Friday, June 22, 2007
Shakespeare in the Arb
The isle was full of noises. A flute, drums, and thunder-making devices supplemented the sounds in the Arboretum on a beautiful evening, mild and not particularly humid. The rumbling of the train and once its whistle, the songs of birds, a woodpecker drumming, a very loud creaking of a branch in the wind, a helicopter heading for one of the nearby hospitals, and the puffing of an occasional runner rounded out the noises.
"The Tempest" in the Arboretum used the entire Arb as Prospero's island. Before the performance, we ate a snack beside the Huron River, where the remains of the shipwreck that begins the play were visible on the other side of the river. (Admittedly, although we suspected they were the shipwreck we thought they also might be a homeless person's belongings.)
The play began in a rather open space beside the woods. As Prospero explained Miranda's mysterious past, an airy spirit was standing in the limbs of a pine tree. Several sprites shared Ariel's lines, as well as haunting the woods as the 150 members of the audience moved to the part of the island where the action took place, under the direction of the artistic director. Ushers in identifiable "Tempest" t-shirts guided the lines of "groundlings" who like us had brought a blanket to sit on, and the others, who had chairs or chose to stand up. Two golf carts transported those who couldn't walk.
The constant changes of scene, the movement of the sprites in the trees, and the changing light as the sun set on the longest day of the year made an extraordinary setting for an excellently acted production, which used no artificial lighting or amplified sound. As in Shakespeare's time, it began early in the evening and ended at sunset.

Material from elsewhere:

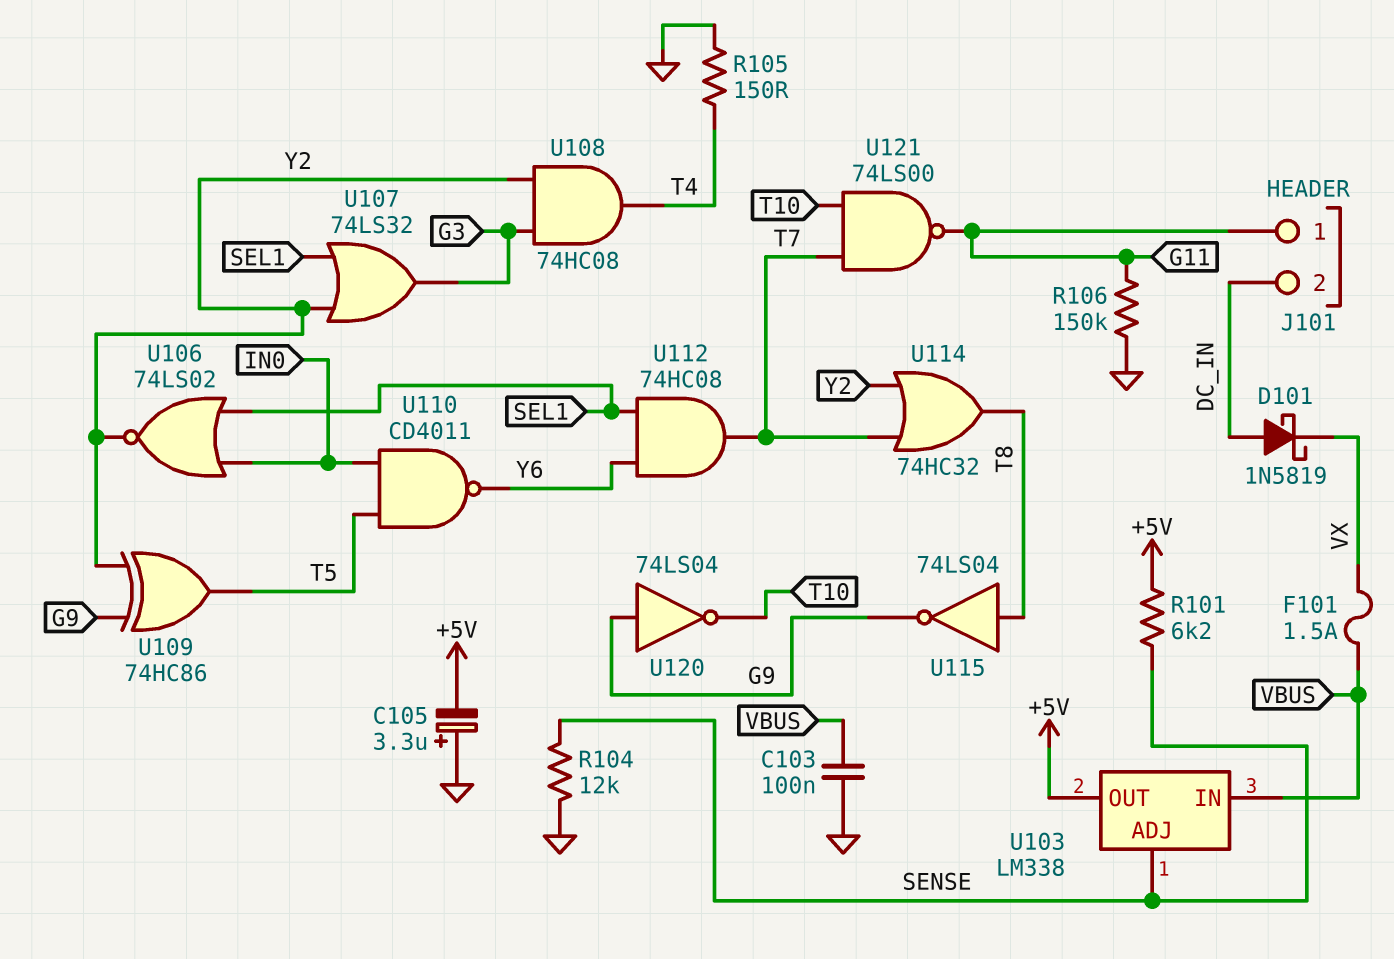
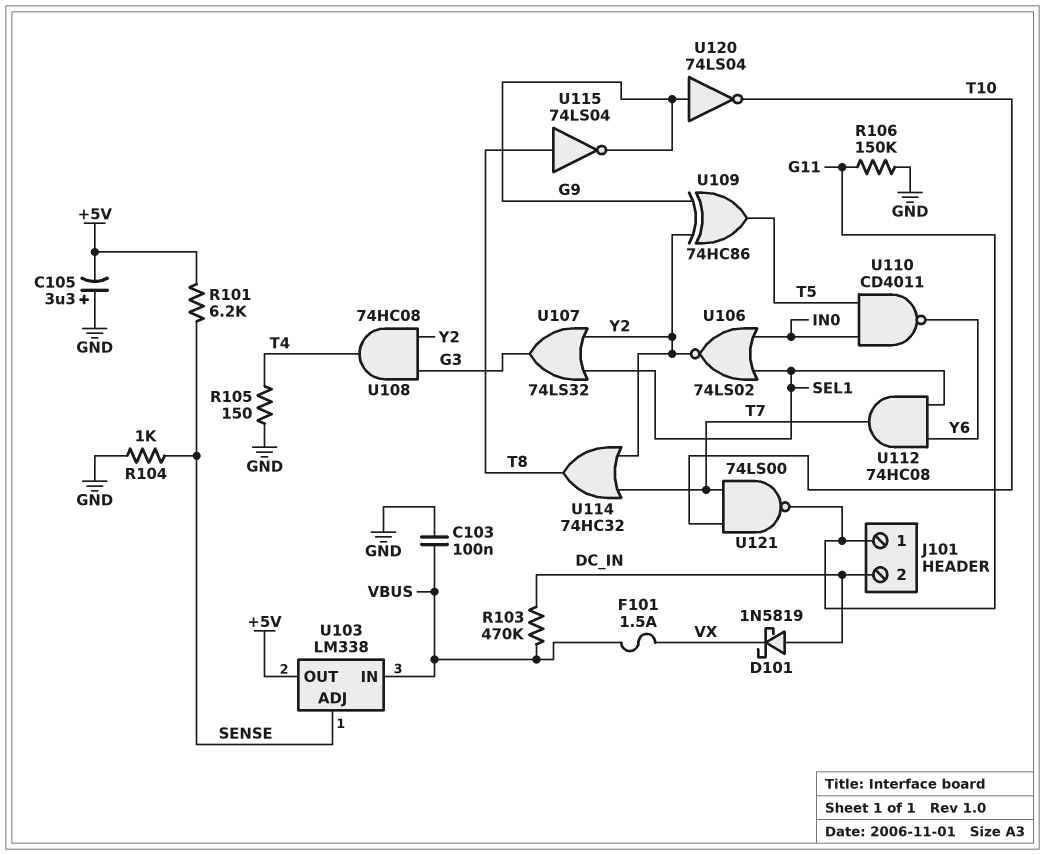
R103: none -> 470k (DC_IN, VBUS)
R104: 12k (GND, SENSE) -> 1k (GND, SENSE)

Prospero was excellent as particularly were the two drunken courtiers, Stephano and Trinculo. Caliban was fantastic. He walked on his hands and feet, and snarled most effectively as Stephano drank from his bark bottle:Here is how the audience filed through the woods. In the foreground is my friend Olga, who's visiting us this week:
The players bowed as the audience applauded and the sun was setting behind the trees. The only odd sensory experience was a miasma of insect repellent that people sprayed on themselves throughout the play.